Q: Please introduce yourself and explain why you want to have this interview published.
I called you for this interview and ask you to publish it because I want my side of the story to be told without interference. You may call me Sergei, we both know it is not my real name but given the situation I want to stay anonymous and not risk my friends and family (*). These are dangerous times, I give you this interview under the condition that my identity will not be revealed.
I am from Donetsk, I am Russian born in Ukraine when it was still part the Soviet Union. When the Soviet Union fell apart I became Ukrainian because my family has lived in Donbas for generations, my father has built a blooming family business here and didn’t want to leave. My father said he was born as Russian in Ukraine and will die as Russian in Ukraine. Back then, I was in Russia in de Soviet Army and followed my father’s decision so I was transferred to Ukraine as Ukrainian (*). Becoming more and more disappointed in the Kiev government, I resigned and joined our family business in Donetsk.

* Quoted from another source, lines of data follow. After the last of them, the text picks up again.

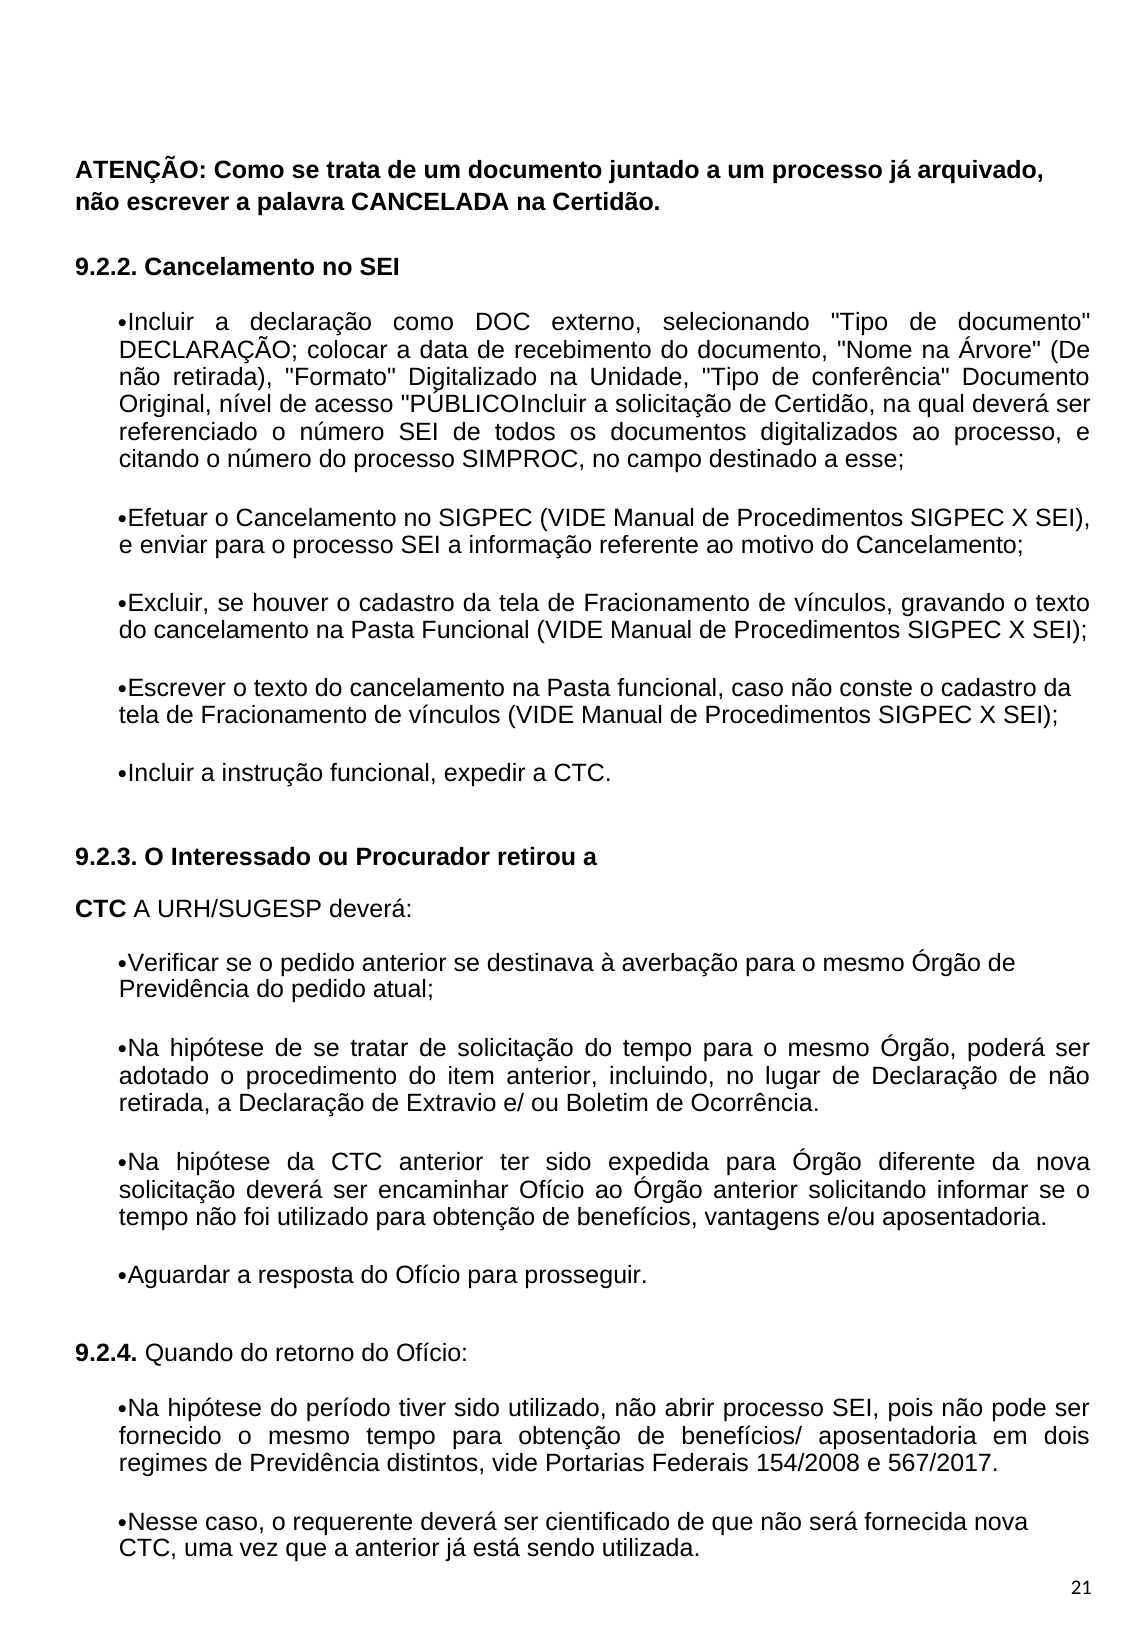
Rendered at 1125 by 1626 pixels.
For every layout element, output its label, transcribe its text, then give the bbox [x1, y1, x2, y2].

list Excluir, se houver o cadastro da tela de Fracionamento de vínculos, gravando o texto do cancelamento na Pasta Funcional (VIDE Manual de Procedimentos SIGPEC X SEI); [119, 590, 1092, 643]
list Na hipótese do período tiver sido utilizado, não abrir processo SEI, pois não pode ser fornecido o mesmo tempo para obtenção de benefícios/ aposentadoria em dois regimes de Previdência distintos, vide Portarias Federais 154/2008 e 567/2017. [119, 1395, 1092, 1477]
list Na hipótese de se tratar de solicitação do tempo para o mesmo Órgão, poderá ser adotado o procedimento do item anterior, incluindo, no lugar de Declaração de não retirada, a Declaração de Extravio e/ ou Boletim de Ocorrência. [119, 1035, 1092, 1117]
list Incluir a declaração como DOC externo, selecionando "Tipo de documento" DECLARAÇÃO; colocar a data de recebimento do documento, "Nome na Árvore" (De não retirada), "Formato" Digitalizado na Unidade, "Tipo de conferência" Documento Original, nível de acesso "PÚBLICOIncluir a solicitação de Certidão, na qual deverá ser referenciado o número SEI de todos os documentos digitalizados ao processo, e citando o número do processo SIMPROC, no campo destinado a esse; [119, 309, 1092, 473]
list Incluir a instrução funcional, expedir a CTC. [119, 758, 1092, 786]
text 9.2.2. Cancelamento no SEI [75, 252, 1092, 281]
text 9.2.3. O Interessado ou Procurador retirou a CTC A URH/SUGESP deverá: [75, 842, 654, 922]
text ATENÇÃO: Como se trata de um documento juntado a um processo já arquivado, não escrever a palavra CANCELADA na Certidão. [75, 155, 1092, 215]
list Escrever o texto do cancelamento na Pasta funcional, caso não conste o cadastro da tela de Fracionamento de vínculos (VIDE Manual de Procedimentos SIGPEC X SEI); [119, 675, 1092, 729]
list Aguardar a resposta do Ofício para prosseguir. [119, 1260, 1092, 1289]
list Verificar se o pedido anterior se destinava à averbação para o mesmo Órgão de Previdência do pedido atual; [119, 950, 1092, 1003]
text 9.2.4. Quando do retorno do Ofício: [75, 1338, 1092, 1367]
list Na hipótese da CTC anterior ter sido expedida para Órgão diferente da nova solicitação deverá ser encaminhar Ofício ao Órgão anterior solicitando informar se o tempo não foi utilizado para obtenção de benefícios, vantagens e/ou aposentadoria. [119, 1149, 1092, 1231]
list Efetuar o Cancelamento no SIGPEC (VIDE Manual de Procedimentos SIGPEC X SEI), e enviar para o processo SEI a informação referente ao motivo do Cancelamento; [119, 505, 1092, 558]
list Nesse caso, o requerente deverá ser cientificado de que não será fornecida nova CTC, uma vez que a anterior já está sendo utilizada. [119, 1509, 1092, 1562]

My passport says I am Ukrainian but I feel Russian, I am Russian, always have been Russian and always will be Russian. We know each other for many years, you know this has always been my point of view. Please don’t get me wrong, this is my personal sentiment about being Russian, not the sentiment of all people in Donbas, especially not in Donetsk. Even my younger brother doesn’t agree with me and he still proudly serves as Ukrainian Officer. My sister on the other hand lives in Crimea and cried from happiness when she received her Russian passport, she feels liberated from Ukrainian occupation. My father is and will always be a Ukrainian-Russian, until his last breath. This shows you how divided we are and I believe you will find the same all over Donbas and other parts of Ukraine.